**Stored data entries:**
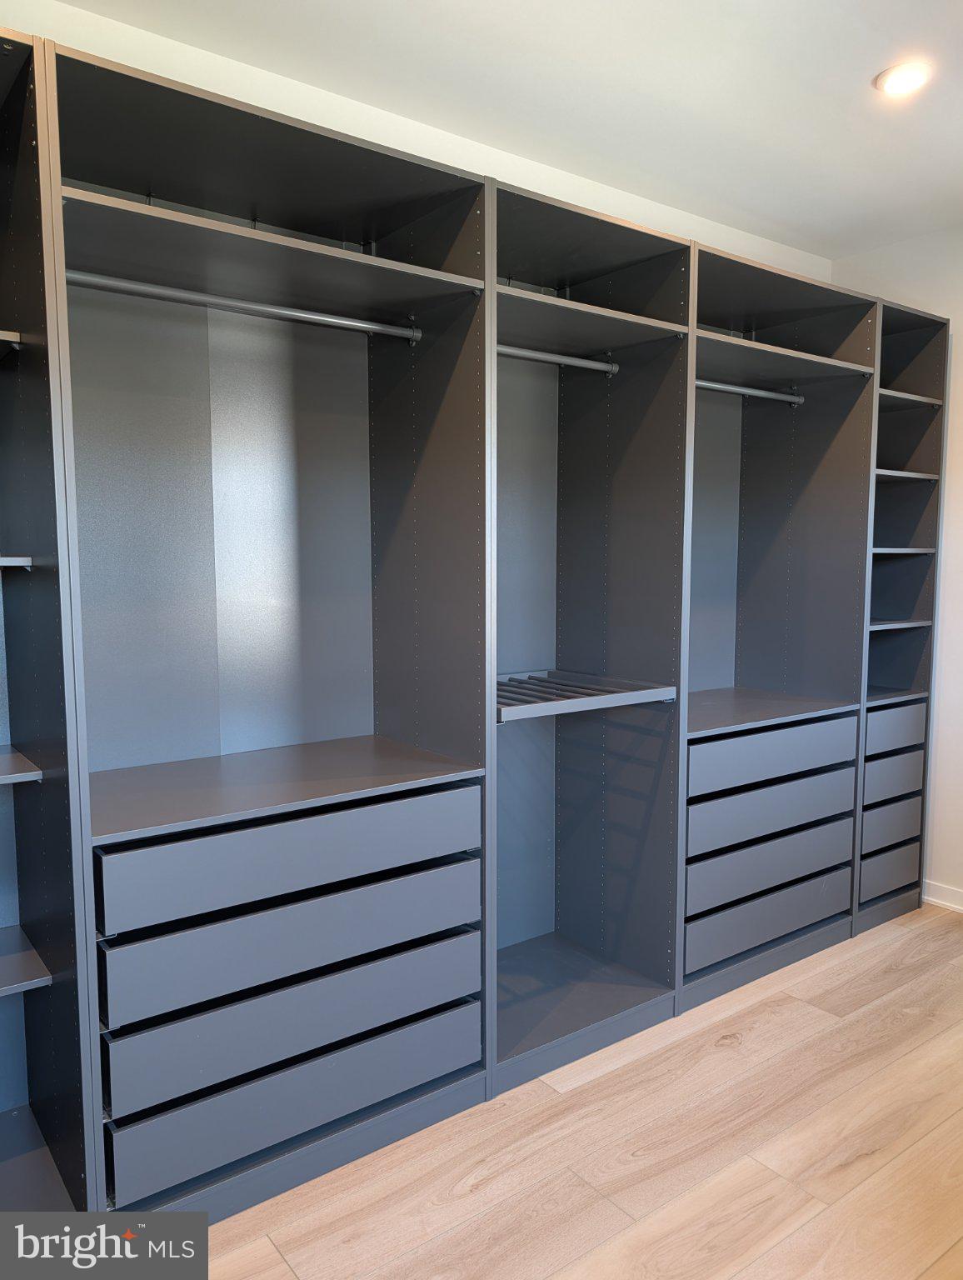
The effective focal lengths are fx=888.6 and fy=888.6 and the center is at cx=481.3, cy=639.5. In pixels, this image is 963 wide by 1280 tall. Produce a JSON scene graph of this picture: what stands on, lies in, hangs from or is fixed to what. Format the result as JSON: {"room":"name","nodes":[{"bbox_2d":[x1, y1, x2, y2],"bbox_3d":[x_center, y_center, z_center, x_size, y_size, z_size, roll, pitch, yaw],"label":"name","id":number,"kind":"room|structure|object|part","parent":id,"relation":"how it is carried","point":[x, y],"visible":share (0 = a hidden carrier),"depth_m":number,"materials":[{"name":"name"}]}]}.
{"room":"closet","nodes":[
{"label":"closet","id":0,"kind":"room"},
{"bbox_2d":[0,0,829,284],"bbox_3d":[-0.241,-0.216,2.709,4.447,2.554,0.135,-4,7,-37],"label":"back wall","id":1,"kind":"structure","parent":0,"point":[318,122],"depth_m":2.43,"materials":[{"name":"white paint"}]},
{"bbox_2d":[51,0,962,260],"bbox_3d":[0.711,-1.391,1.136,4.669,0.108,3.410,-4,7,-37],"label":"ceiling","id":2,"kind":"structure","parent":0,"point":[898,36],"depth_m":2.34,"materials":[{"name":"white paint"}]},
{"bbox_2d":[876,61,931,96],"bbox_3d":[1.101,-1.458,2.314,0.137,0.015,0.138,-4,7,-37],"label":"ceiling light","id":3,"kind":"object","parent":2,"relation":"in","point":[908,76],"visible":0.99,"depth_m":2.30,"materials":[{"name":"white"}]},
{"bbox_2d":[184,906,962,1279],"bbox_3d":[0.727,1.322,1.357,4.865,0.101,3.599,-4,7,-37],"label":"floor","id":4,"kind":"structure","parent":0,"point":[861,1012],"depth_m":2.04,"materials":[{"name":"brown wood"}]},
{"bbox_2d":[0,10,99,1224],"bbox_3d":[-1.218,0.120,1.591,0.835,2.301,0.431,-4,7,-37],"label":"shelving unit","id":5,"kind":"object","parent":4,"relation":"on","point":[48,980],"visible":0.99,"depth_m":1.75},
{"bbox_2d":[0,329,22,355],"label":"shelf","id":6,"kind":"object","parent":5,"relation":"attached to","point":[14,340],"visible":0.94,"depth_m":1.62,"materials":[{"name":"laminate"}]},
{"bbox_2d":[0,555,32,569],"bbox_3d":[-1.205,-0.137,1.588,0.694,0.024,0.334,-4,7,-37],"label":"shelf","id":7,"kind":"object","parent":5,"relation":"attached to","point":[9,563],"visible":0.97,"depth_m":1.64,"materials":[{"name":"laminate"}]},
{"bbox_2d":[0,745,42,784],"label":"shelf","id":8,"kind":"object","parent":5,"relation":"attached to","point":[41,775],"visible":0.99,"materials":[{"name":"grey laminate"}]},
{"bbox_2d":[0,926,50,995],"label":"shelf","id":9,"kind":"object","parent":5,"relation":"attached to","point":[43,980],"visible":0.99,"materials":[{"name":"grey laminate"}]},
{"bbox_2d":[46,35,491,1237],"bbox_3d":[-0.533,0.084,2.128,0.980,2.246,0.564,-4,7,-37],"label":"closet organizer","id":10,"kind":"object","parent":4,"relation":"on","point":[226,748],"visible":0.94,"depth_m":2.15,"materials":[{"name":"grey laminate"}]},
{"bbox_2d":[66,268,424,342],"bbox_3d":[-0.506,-0.741,1.980,0.856,0.047,0.047,-4,7,-37],"label":"closet rod","id":11,"kind":"object","parent":10,"relation":"attached to","point":[199,297],"visible":0.9,"depth_m":1.94,"materials":[{"name":"silver metal"}]},
{"bbox_2d":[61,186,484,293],"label":"shelf","id":12,"kind":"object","parent":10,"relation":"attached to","point":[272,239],"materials":[{"name":"grey laminate"}]},
{"bbox_2d":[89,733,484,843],"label":"shelf","id":13,"kind":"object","parent":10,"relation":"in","point":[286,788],"visible":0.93,"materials":[{"name":"grey laminate"}]},
{"bbox_2d":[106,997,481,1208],"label":"drawer","id":14,"kind":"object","parent":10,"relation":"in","point":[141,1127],"visible":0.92,"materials":[{"name":"grey laminate"}]},
{"bbox_3d":[-0.387,0.485,2.046,0.831,0.142,0.086,-4,7,-37],"label":"drawer","id":15,"kind":"part","parent":10,"relation":"part of","materials":[{"name":"grey laminate"}]},
{"bbox_3d":[-0.403,0.852,2.088,0.850,0.127,0.145,-4,7,-37],"label":"drawer","id":16,"kind":"part","parent":10,"relation":"part of","materials":[{"name":"grey laminate"}]},
{"bbox_3d":[-0.405,1.026,2.107,0.857,0.130,0.147,-4,7,-37],"label":"drawer","id":17,"kind":"part","parent":10,"relation":"part of","materials":[{"name":"grey laminate"}]},
{"bbox_2d":[492,177,693,1094],"bbox_3d":[0.181,0.030,2.617,0.776,2.235,0.594,-4,7,-37],"label":"wardrobe unit","id":18,"kind":"object","parent":4,"relation":"on","point":[644,447],"visible":0.7,"depth_m":2.76,"materials":[{"name":"grey laminate"}]},
{"bbox_2d":[498,344,619,374],"bbox_3d":[0.154,-0.793,2.484,0.600,0.045,0.046,-4,7,-37],"label":"closet rod","id":19,"kind":"object","parent":18,"relation":"attached to","point":[525,353],"visible":0.7,"depth_m":2.52,"materials":[{"name":"silver metal"}]},
{"bbox_2d":[496,667,677,721],"bbox_3d":[0.150,0.152,2.594,0.617,0.065,0.535,-4,7,-37],"label":"rack","id":20,"kind":"object","parent":18,"relation":"attached to","point":[667,697],"visible":0.72,"depth_m":2.50,"materials":[{"name":"metal"}]},
{"bbox_2d":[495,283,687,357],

**What is needed:** Set down all of the entries precisely and keep the pictures out of the copy.

**Solution to the exercise:**
The effective focal lengths are fx=888.6 and fy=888.6 and the center is at cx=481.3, cy=639.5. In pixels, this image is 963 wide by 1280 tall. Produce a JSON scene graph of this picture: what stands on, lies in, hangs from or is fixed to what. Format the result as JSON: {"room":"name","nodes":[{"bbox_2d":[x1, y1, x2, y2],"bbox_3d":[x_center, y_center, z_center, x_size, y_size, z_size, roll, pitch, yaw],"label":"name","id":number,"kind":"room|structure|object|part","parent":id,"relation":"how it is carried","point":[x, y],"visible":share (0 = a hidden carrier),"depth_m":number,"materials":[{"name":"name"}]}]}.
{"room":"closet","nodes":[
{"label":"closet","id":0,"kind":"room"},
{"bbox_2d":[0,0,829,284],"bbox_3d":[-0.241,-0.216,2.709,4.447,2.554,0.135,-4,7,-37],"label":"back wall","id":1,"kind":"structure","parent":0,"point":[318,122],"depth_m":2.43,"materials":[{"name":"white paint"}]},
{"bbox_2d":[51,0,962,260],"bbox_3d":[0.711,-1.391,1.136,4.669,0.108,3.410,-4,7,-37],"label":"ceiling","id":2,"kind":"structure","parent":0,"point":[898,36],"depth_m":2.34,"materials":[{"name":"white paint"}]},
{"bbox_2d":[876,61,931,96],"bbox_3d":[1.101,-1.458,2.314,0.137,0.015,0.138,-4,7,-37],"label":"ceiling light","id":3,"kind":"object","parent":2,"relation":"in","point":[908,76],"visible":0.99,"depth_m":2.30,"materials":[{"name":"white"}]},
{"bbox_2d":[184,906,962,1279],"bbox_3d":[0.727,1.322,1.357,4.865,0.101,3.599,-4,7,-37],"label":"floor","id":4,"kind":"structure","parent":0,"point":[861,1012],"depth_m":2.04,"materials":[{"name":"brown wood"}]},
{"bbox_2d":[0,10,99,1224],"bbox_3d":[-1.218,0.120,1.591,0.835,2.301,0.431,-4,7,-37],"label":"shelving unit","id":5,"kind":"object","parent":4,"relation":"on","point":[48,980],"visible":0.99,"depth_m":1.75},
{"bbox_2d":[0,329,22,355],"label":"shelf","id":6,"kind":"object","parent":5,"relation":"attached to","point":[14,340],"visible":0.94,"depth_m":1.62,"materials":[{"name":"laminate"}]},
{"bbox_2d":[0,555,32,569],"bbox_3d":[-1.205,-0.137,1.588,0.694,0.024,0.334,-4,7,-37],"label":"shelf","id":7,"kind":"object","parent":5,"relation":"attached to","point":[9,563],"visible":0.97,"depth_m":1.64,"materials":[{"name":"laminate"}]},
{"bbox_2d":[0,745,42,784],"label":"shelf","id":8,"kind":"object","parent":5,"relation":"attached to","point":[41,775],"visible":0.99,"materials":[{"name":"grey laminate"}]},
{"bbox_2d":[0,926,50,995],"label":"shelf","id":9,"kind":"object","parent":5,"relation":"attached to","point":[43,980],"visible":0.99,"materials":[{"name":"grey laminate"}]},
{"bbox_2d":[46,35,491,1237],"bbox_3d":[-0.533,0.084,2.128,0.980,2.246,0.564,-4,7,-37],"label":"closet organizer","id":10,"kind":"object","parent":4,"relation":"on","point":[226,748],"visible":0.94,"depth_m":2.15,"materials":[{"name":"grey laminate"}]},
{"bbox_2d":[66,268,424,342],"bbox_3d":[-0.506,-0.741,1.980,0.856,0.047,0.047,-4,7,-37],"label":"closet rod","id":11,"kind":"object","parent":10,"relation":"attached to","point":[199,297],"visible":0.9,"depth_m":1.94,"materials":[{"name":"silver metal"}]},
{"bbox_2d":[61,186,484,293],"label":"shelf","id":12,"kind":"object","parent":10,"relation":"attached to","point":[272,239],"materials":[{"name":"grey laminate"}]},
{"bbox_2d":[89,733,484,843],"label":"shelf","id":13,"kind":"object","parent":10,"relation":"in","point":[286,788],"visible":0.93,"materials":[{"name":"grey laminate"}]},
{"bbox_2d":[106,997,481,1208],"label":"drawer","id":14,"kind":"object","parent":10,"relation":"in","point":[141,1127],"visible":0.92,"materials":[{"name":"grey laminate"}]},
{"bbox_3d":[-0.387,0.485,2.046,0.831,0.142,0.086,-4,7,-37],"label":"drawer","id":15,"kind":"part","parent":10,"relation":"part of","materials":[{"name":"grey laminate"}]},
{"bbox_3d":[-0.403,0.852,2.088,0.850,0.127,0.145,-4,7,-37],"label":"drawer","id":16,"kind":"part","parent":10,"relation":"part of","materials":[{"name":"grey laminate"}]},
{"bbox_3d":[-0.405,1.026,2.107,0.857,0.130,0.147,-4,7,-37],"label":"drawer","id":17,"kind":"part","parent":10,"relation":"part of","materials":[{"name":"grey laminate"}]},
{"bbox_2d":[492,177,693,1094],"bbox_3d":[0.181,0.030,2.617,0.776,2.235,0.594,-4,7,-37],"label":"wardrobe unit","id":18,"kind":"object","parent":4,"relation":"on","point":[644,447],"visible":0.7,"depth_m":2.76,"materials":[{"name":"grey laminate"}]},
{"bbox_2d":[498,344,619,374],"bbox_3d":[0.154,-0.793,2.484,0.600,0.045,0.046,-4,7,-37],"label":"closet rod","id":19,"kind":"object","parent":18,"relation":"attached to","point":[525,353],"visible":0.7,"depth_m":2.52,"materials":[{"name":"silver metal"}]},
{"bbox_2d":[496,667,677,721],"bbox_3d":[0.150,0.152,2.594,0.617,0.065,0.535,-4,7,-37],"label":"rack","id":20,"kind":"object","parent":18,"relation":"attached to","point":[667,697],"visible":0.72,"depth_m":2.50,"materials":[{"name":"metal"}]},
{"bbox_2d":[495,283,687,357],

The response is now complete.